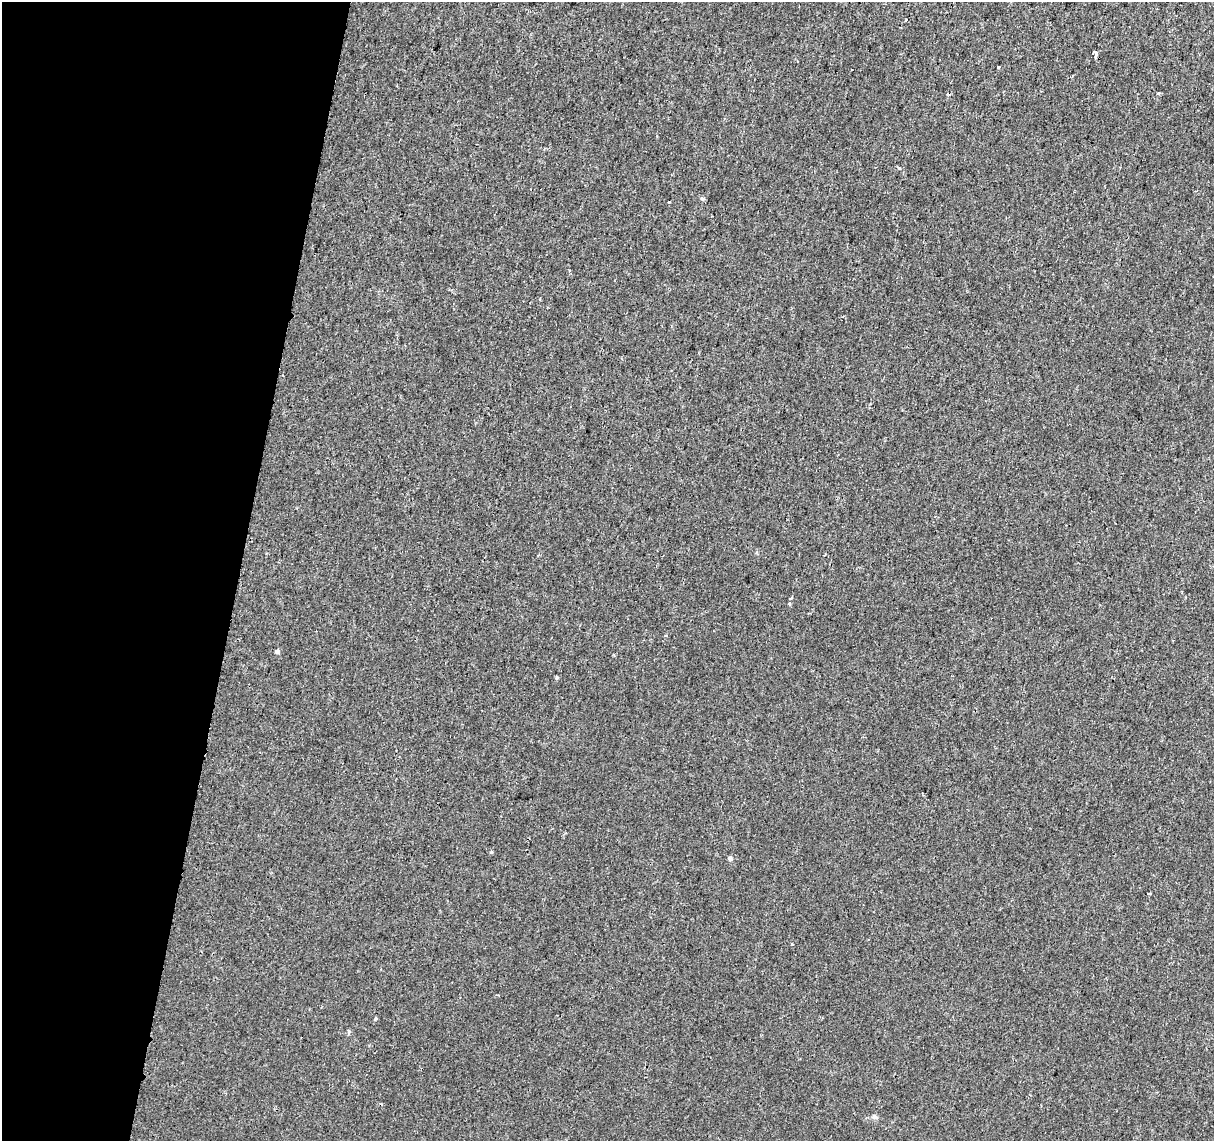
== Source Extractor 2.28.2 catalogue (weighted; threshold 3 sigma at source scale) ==
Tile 9 of 4 x 4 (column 1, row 3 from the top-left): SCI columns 25-1236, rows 1422-2560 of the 4894 x 5182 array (HDU 1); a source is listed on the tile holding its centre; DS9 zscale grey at full resolution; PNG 1216 x 1143 px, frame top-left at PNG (2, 2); no overlay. Shown black and unused: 20% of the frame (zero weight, under 2 of 3 exposures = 3% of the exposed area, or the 3 px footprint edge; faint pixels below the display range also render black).
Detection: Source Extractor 2.28.2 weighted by HDU 2 'WHT'; one run over the whole footprint, this tile lists its part. Background 5.13e-04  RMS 0.0039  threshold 0.0174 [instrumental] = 3 sigma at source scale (4.5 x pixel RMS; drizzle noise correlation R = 1.50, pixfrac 1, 0.0396/0.0396 arcsec/px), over >= 5 px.
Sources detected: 15; all 15 listed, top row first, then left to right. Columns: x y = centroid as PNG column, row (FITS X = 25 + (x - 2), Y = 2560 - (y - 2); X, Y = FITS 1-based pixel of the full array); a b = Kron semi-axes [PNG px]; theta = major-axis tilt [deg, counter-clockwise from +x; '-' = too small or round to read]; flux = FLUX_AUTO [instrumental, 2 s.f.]
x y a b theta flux
1096 54 5 3 - 9.3
998 67 3 3 - 0.88
1158 93 4 3 - 0.41
899 168 4 3 - 0.38
702 199 6 4 -1 0.49
669 201 3 3 - 1.4
791 598 3 2 - 0.65
789 603 3 3 - 0.67
277 651 6 5 - 0.65
491 852 4 3 - 0.76
730 859 7 5 -89 0.62
792 944 3 2 - 0.34
375 1019 3 3 - 1.3
349 1032 6 4 -72 0.46
874 1117 7 6 - 1
Unlisted compact peaks at least as high as the median listed source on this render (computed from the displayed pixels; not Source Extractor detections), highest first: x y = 557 677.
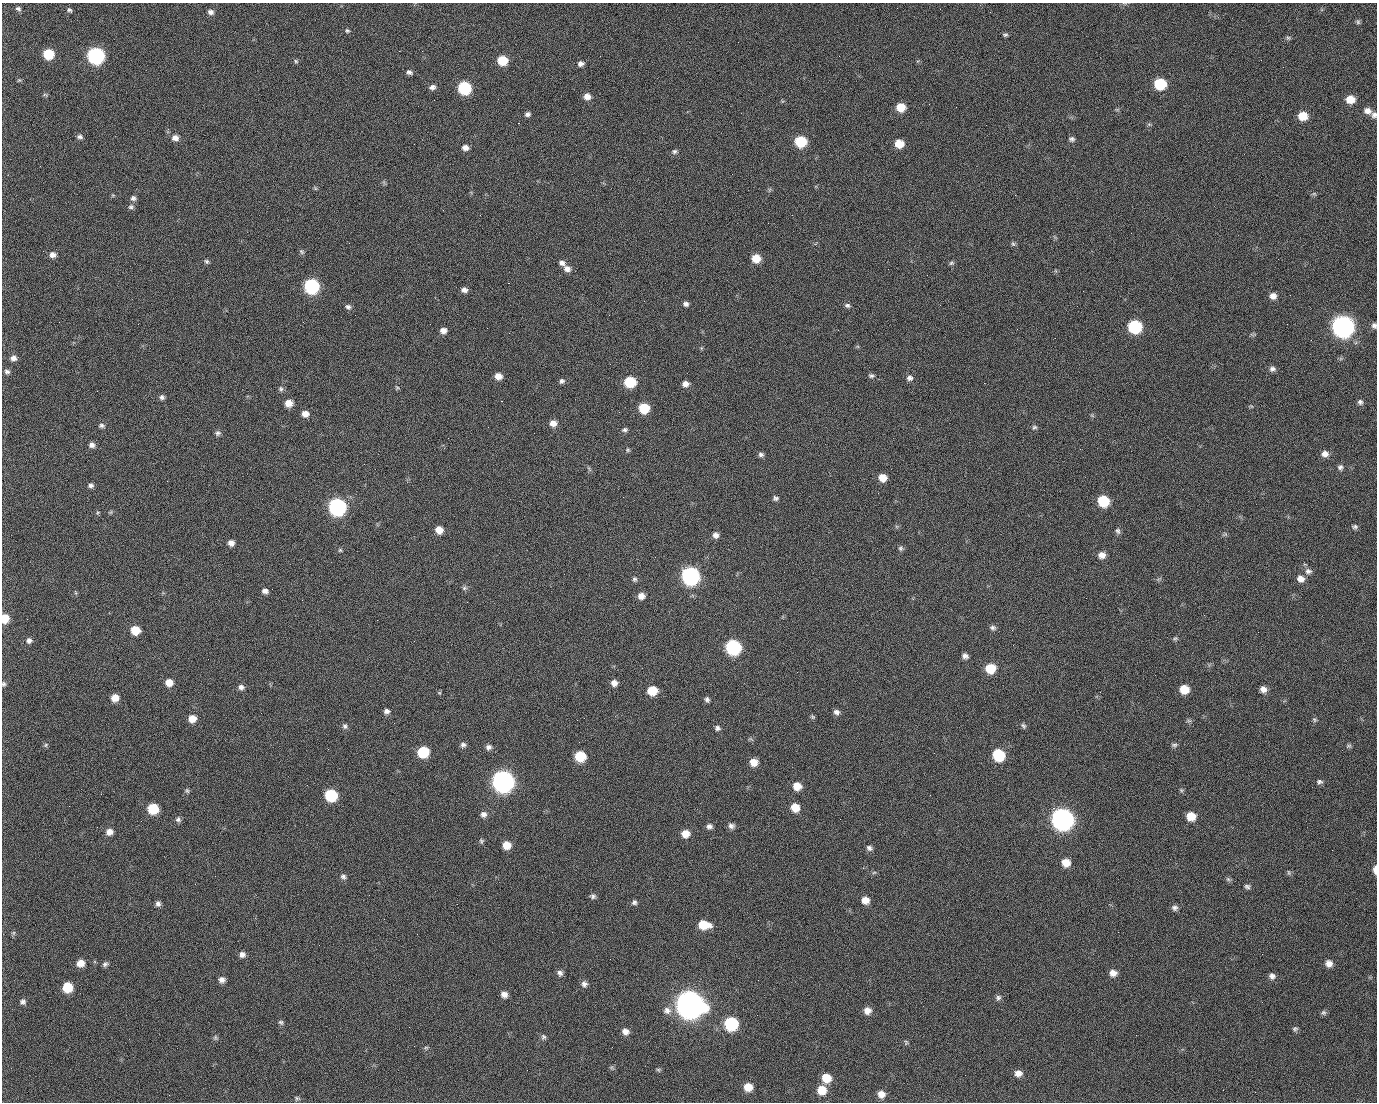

● ● ●

**WRITTEN TASK:** Set out the lines of the records as a numbered list, from the start of the records through the line containing "Detection: Source Extractor", with both ends included and blank lines omitted. Leave the pictures out of the list.

**COMPLETED EXERCISE:**
1. == Source Extractor 2.28.2 catalogue (weighted; threshold 3 sigma at source scale) ==
2. Tile 9 of 4 x 4 (column 1, row 3 from the top-left): SCI columns 25-1236, rows 1422-2560 of the 4894 x 5182 array (HDU 1); a source is listed on the tile holding its centre; DS9 zscale grey at full resolution; PNG 1216 x 1143 px, frame top-left at PNG (2, 2); no overlay. Shown black and unused: 20% of the frame (zero weight, under 2 of 3 exposures = 3% of the exposed area, or the 3 px footprint edge; faint pixels below the display range also render black).
3. Detection: Source Extractor 2.28.2 weighted by HDU 2 'WHT'; one run over the whole footprint, this tile lists its part. Background 5.13e-04  RMS 0.0039  threshold 0.0174 [instrumental] = 3 sigma at source scale (4.5 x pixel RMS; drizzle noise correlation R = 1.50, pixfrac 1, 0.0396/0.0396 arcsec/px), over >= 5 px.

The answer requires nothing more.